The AI investment fervor is not showing any signs of abating. Between 2022 and 2025, VCs have funneled almost $32B into AI startups, in spite of disappointing results with high-profile bets. Since mid-2024, there has been a combined $52.4 billion worth of deals. Andreessen Horowitz is reportedly attempting to raise a $20B mega-fund to invest even more heavily in AI.
Some VCs have even redoubled investments in companies, deepening their exposure and potentially leading to inflated valuations. Much of the increase in investment went to companies developing industry-leading models like OpenAI and Anthropic. There is already overcrowding in some niches, like AI agents and model evaluation.
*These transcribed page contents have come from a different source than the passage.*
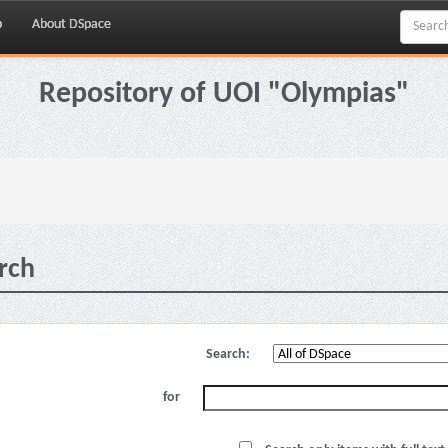
p
About DSpace
Repository of UOI "Olympias"
rch
Search:
for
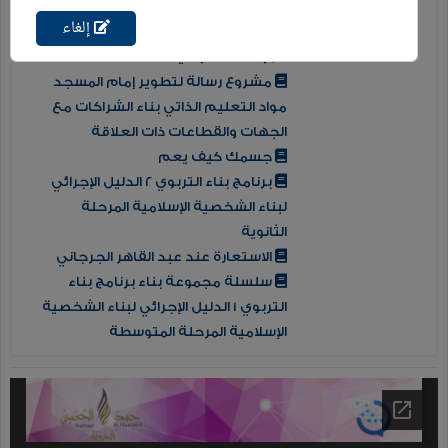
إلغاء
أوراق العمل للملتقى الثاني
للمؤسسات الوسيطة
مشروع رسالة لتطوير إمام المسجد
مواد التعليم الذاتي بناء الشراكات مع
الجهات والقطاعات ذات العلاقة
جسمك كيف يعم
برنامج بناء التربوي 2 الدليل الإجرائي
لبناء الشخصية الإسلامية المرحلة
الثانوية
الاستعارة عند عبد القاهر الجرجاني
سلسلة مجموعة بناء برنامج بناء
التربوي 1 الدليل الإجرائي لبناء الشخصية
الإسلامية المرحلة المتوسطة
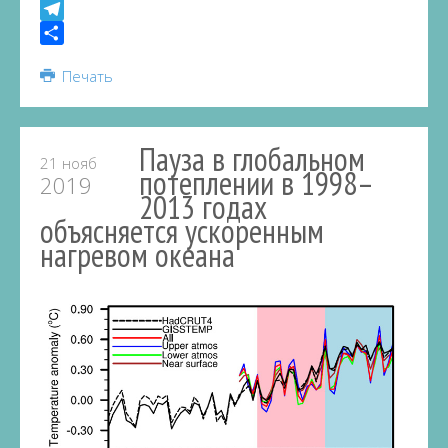
VK
Telegram
Share
Печать
Пауза в глобальном
21 нояб
потеплении в 1998–
2019
2013 годах
объясняется ускоренным
нагревом океана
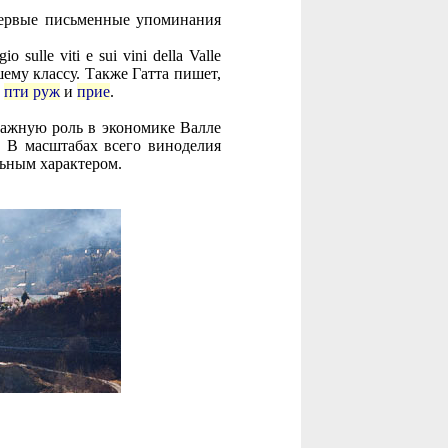
Первые письменные упоминания
lle viti e sui vini della Valle
шему классу. Также Гатта пишет,
,
пти руж
и
прие
.
важную роль в экономике Валле
. В масштабах всего виноделия
ьным характером.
The Economist warns that AI valuations “are verging on the unhinged.” A prime example being Thinking Machines Lab, a startup led by former OpenAI CTO Mira Murati. Less than five months after its founding, the company is valued at $10 billion, and it has yet to establish exactly what it will do. Investors are also giving Murati unusual preferential terms, including a board vote that holds the same weight as all the other board directors’ votes plus one.
Foundation model developers are still struggling to turn a profit. xAI is burning through a billion dollars a month, with expected losses of $13 billion in 2025. The company is trying to raise $9.3 billion in debt and equity to cover the shortfall as it struggles to develop revenue streams at the same rate as its competitors. But even OpenAI lost $5 billion last year, despite being the clear market leader. OpenAI is now valued at $500 billion, and has increased its projected cash burn from $1 billion in 2025 to $8 billion. This comes on the heels of the release of Chat GPT-5 being met with widespread disappointment.
The willingness of investors to look past these losses signals a belief that there is a large untapped market for AI and that costs will continue to plummet, but there are reasons to question both premises. A recent MIT study revealed that 95% of generative AI pilots failed to achieve rapid revenue acceleration for businesses and delivered little to no measurable impact. Many companies are looking for ways to make AI more useful, not more powerful models. And costs are not plummeting. With models doing more ‘thinking,’ AI is getting more expensive.
Apollo Global Management’s chief economist is warning that AI stocks are currently even more over-valued than dot-com stocks were in 1999 and there could be serious market damage if the bubble pops. He points out that the price-to-earnings ratio of the top 10 companies in the S&P 500 today are even more inflated than they were in the 90s.
Questions to consider
For companies developing foundation models, what monetization strategies are being used? What is the path to profitability?
How are GPs and public company venture funds diligence-ing the acquisitions of AI startups? What valuation metrics are they using?
What governance standards do GPs and public company venture funds have for their portfolio companies?